Russian mix of Putin's ‘overheated’ economy
Even mayonnaise at the holidays this year will be 13.5 per cent more expensive, while the real savings of citizens are shrinking despite growth figures inflated by warlike industrial production. China takes note of the liberation of large market spaces and tries to occupy them while avoiding risks as much as possible.
Moscow (AsiaNews) - According to all economic indicators, with galloping inflation and continuous price increases of basic necessities, in Russia even preparing the Russian Olivier salad, which is a must on holiday tables in the New Year, is becoming a luxury. President Vladimir Putin has appealed to investors to put new blood into the ‘overheated’ economy, while Central Bank President Elvira Nabiullina is unable to find measures to stem the collapse of the rouble and the entire system.
Speaking at the 15th Vtb Bank Investment Forum, entitled ‘Russia Calls!’, Putin declared that ‘our enemies wanted to inflict a strategic defeat on Russia, but their plans failed’. In fact, it was Finance Minister Anton Siluanov who described Russia 's economy as “overheated”, and Nabiullina's predictions of inflation returning to acceptable levels of 4% extended to 2026, announcing further short-term increases in interest rates and mortgage rates.
Foodstuffs, including Olivier's main ingredient, mayonnaise, are rising, and New Year's Eve lunch will be at least 13.5% more expensive, despite Putin's statement at the forum that the increase is only 8.8%. The real savings of citizens are being reduced, and this is one of the worst signs, in the comments of economists. The forum was attended by representatives of the financial world from India, China, Turkey, the Persian Gulf countries, Africa, Central and South-East Asia, as well as other countries that have been offered to produce their wares in Russia, which has ‘shown great resilience in difficult circumstances, adapting to macroeconomic challenges and opening up new horizons for domestic growth’.
Independent observers, such as Russian economists Maksim Blant and Boris Grozovsky, also emphasise the severe shortage of labour due to the war-related mobilisations, which is also contributing to the increasingly expensive business credits. According to Blant, as reported by Radio Svoboda, Putin's optimism about the reduction of unemployment is definitely unfounded, because ‘it is one of the natural limits of an economy that is unable to react to stimuli’. War industrial production, which is calculated in roubles, inflates the economic data without the possibility of verifying how much it really affects the country's entire system.
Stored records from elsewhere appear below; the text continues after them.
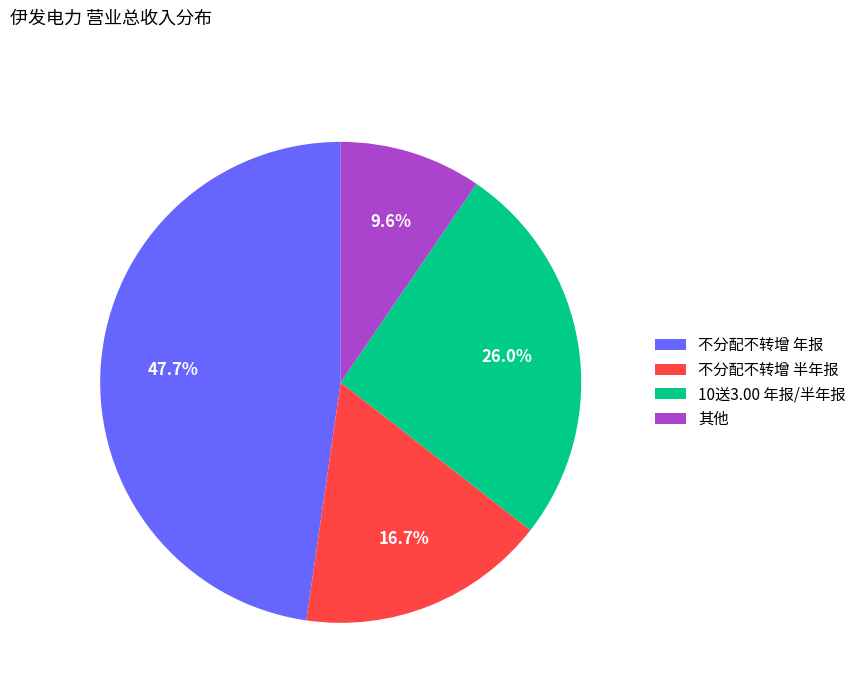

What percentage is NOT represented by 不分配不转增 年报?

52.3%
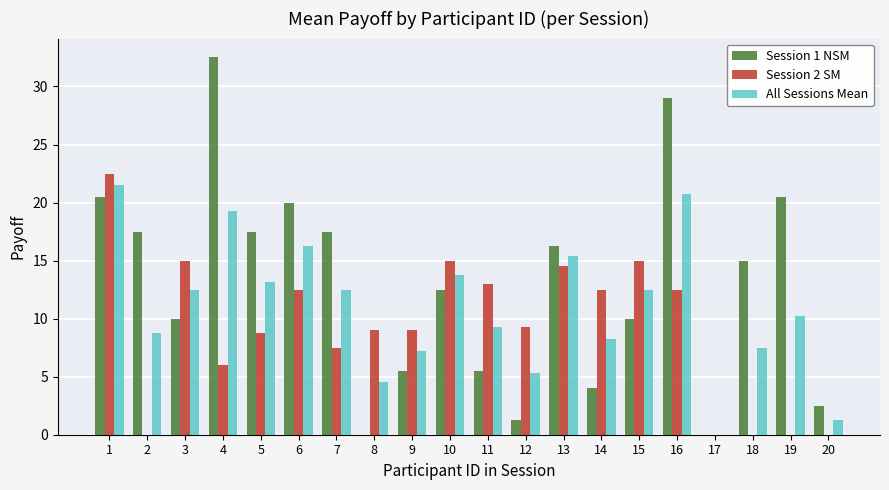

What is the total value across all series at 11?

27.8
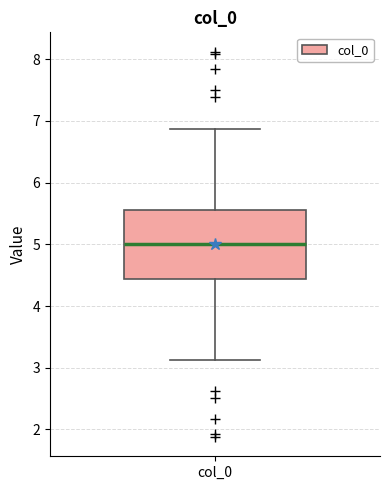

Transcribe this box plot: give where the median line is, the range the box spans, and where the two whiskers end, as read against the y-axis. The values are not printed on the chart, so give them approximately, as read against the axis.

median 5.0, box 4.4 to 5.6, whiskers 3.1 to 6.9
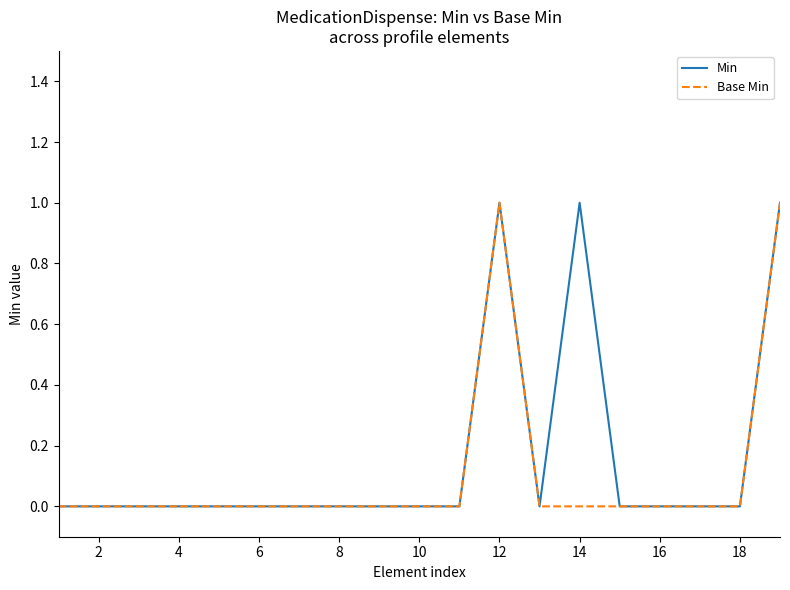

In Base Min, how many points are higher than both neighbors (excluding endpoints)?

1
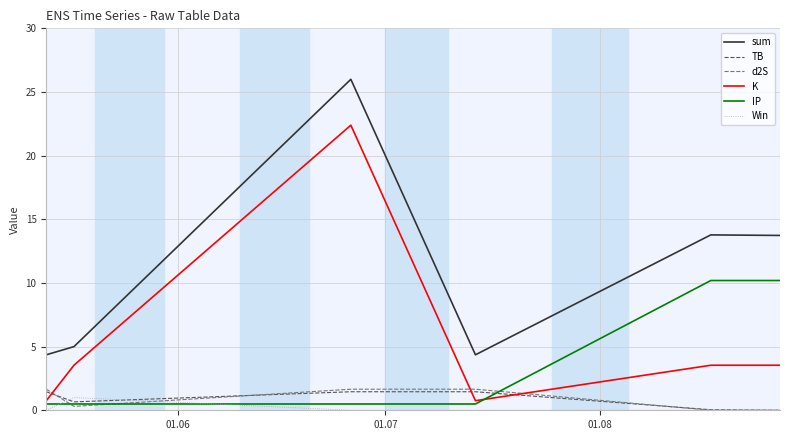

How many lines are shown in the chart?

6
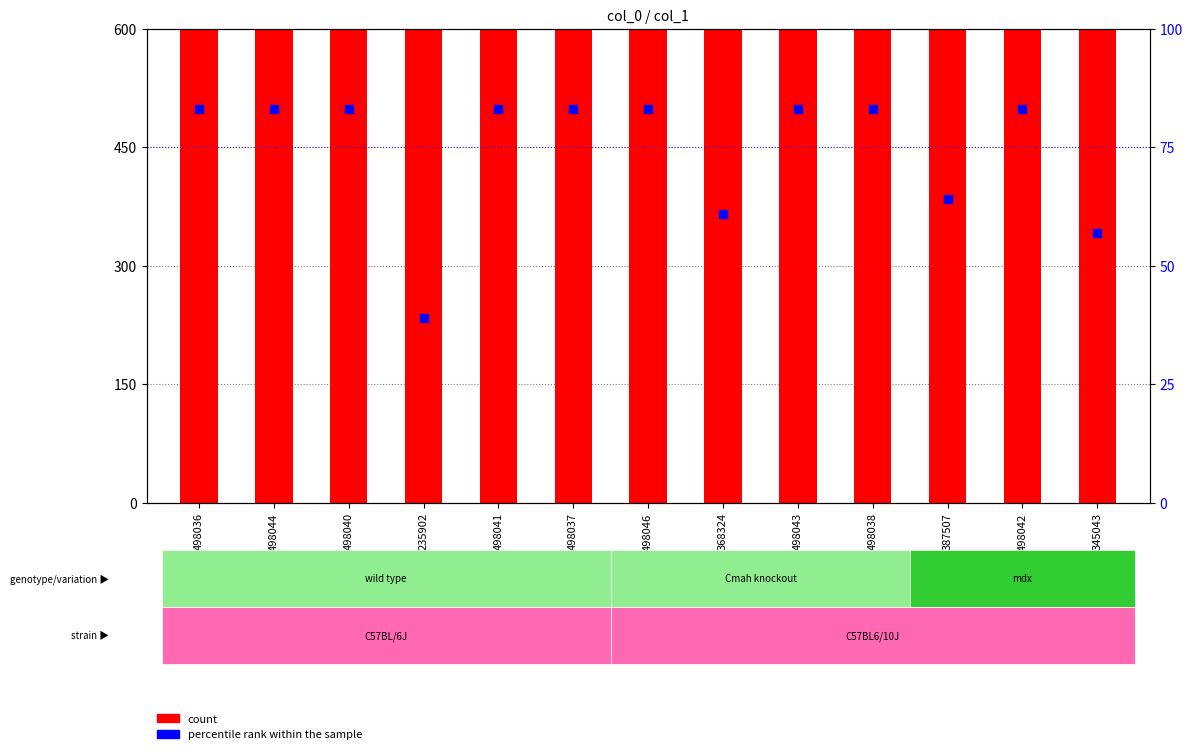

Which series reaches the maximum Y coordinate?

count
While prices rise, GDP remains stagnant, the economists observe, and the war economy bias makes the situation of the entire society more and more critical, moving ever more towards stagflation. It is no coincidence, Grozovsky points out, that China invests heavily in the Russian economy, but does not allow its workers to move to Russia, making them stay within their own country to avoid the risk of being left without not only economic, but also legal and social protections. ‘If you have to open a factory, you need guarantees that it won't be nationalised within five or ten years, and you don't know what will happen after Putin, who is not so young any more,’ notes the expert.
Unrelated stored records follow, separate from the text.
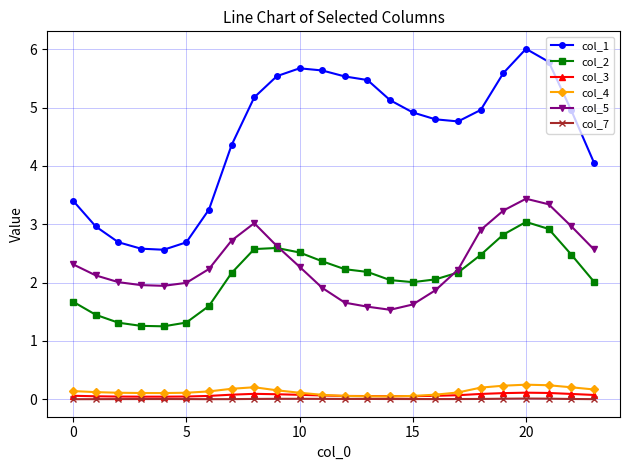

Is this an area chart (filled region under the line)?

No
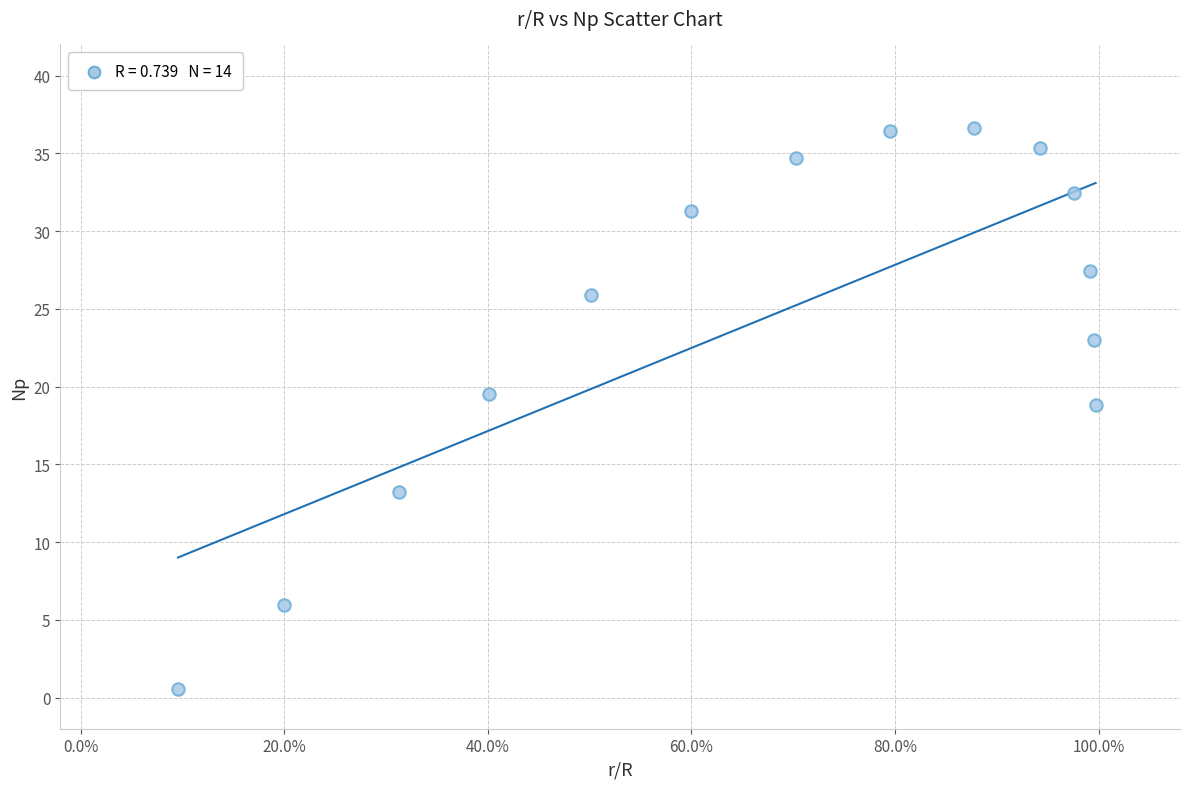

What is the range of Y values (max minus min)?

36.1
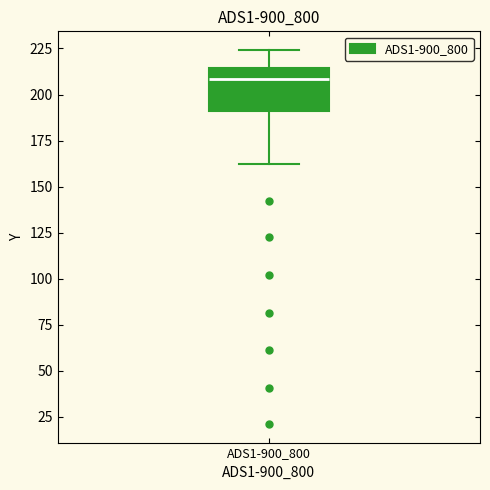

Transcribe this box plot: give where the median line is, the range the box spans, and where the two whiskers end, as read against the y-axis. The values are not printed on the chart, so give them approximately, as read against the axis.

median 210, box 190 to 215, whiskers 160 to 225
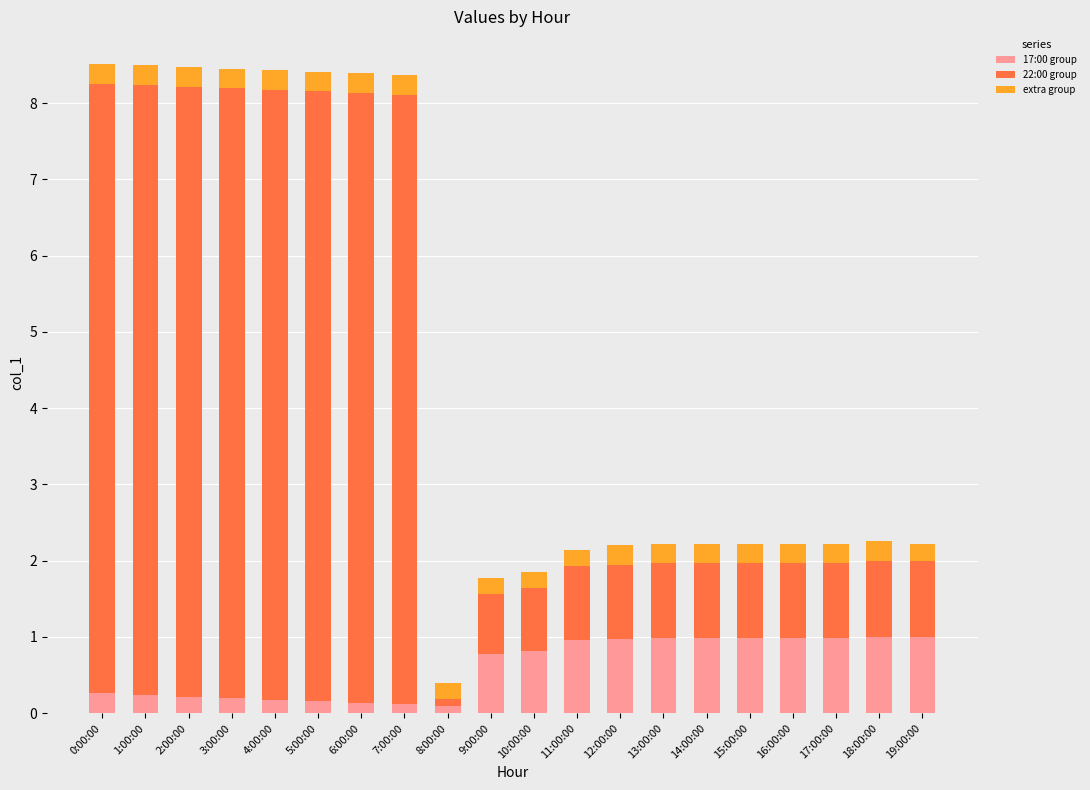

Is it true that 17:00 group equals 0.2 at 1:00:00?

True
The Russians themselves are not rushing to put their money into the super-expensive state credit and long-term bond programmes, not knowing how it will turn out as Putin ‘is systematically destroying all legislative and institutional guarantee institutions’, Grozovsky points out, and the certainty of private ownership is also lacking. Blant also agrees that ‘under these conditions it is naive to count on large foreign investments in Russia’. China merely takes note of the liberation of large market spaces, and tries to occupy them while avoiding risks as much as possible. For Putin, however, the current situation ‘fully meets expectations’, and everyone noticed the pallor on Elvira Nabiullina's face when the president uttered these words.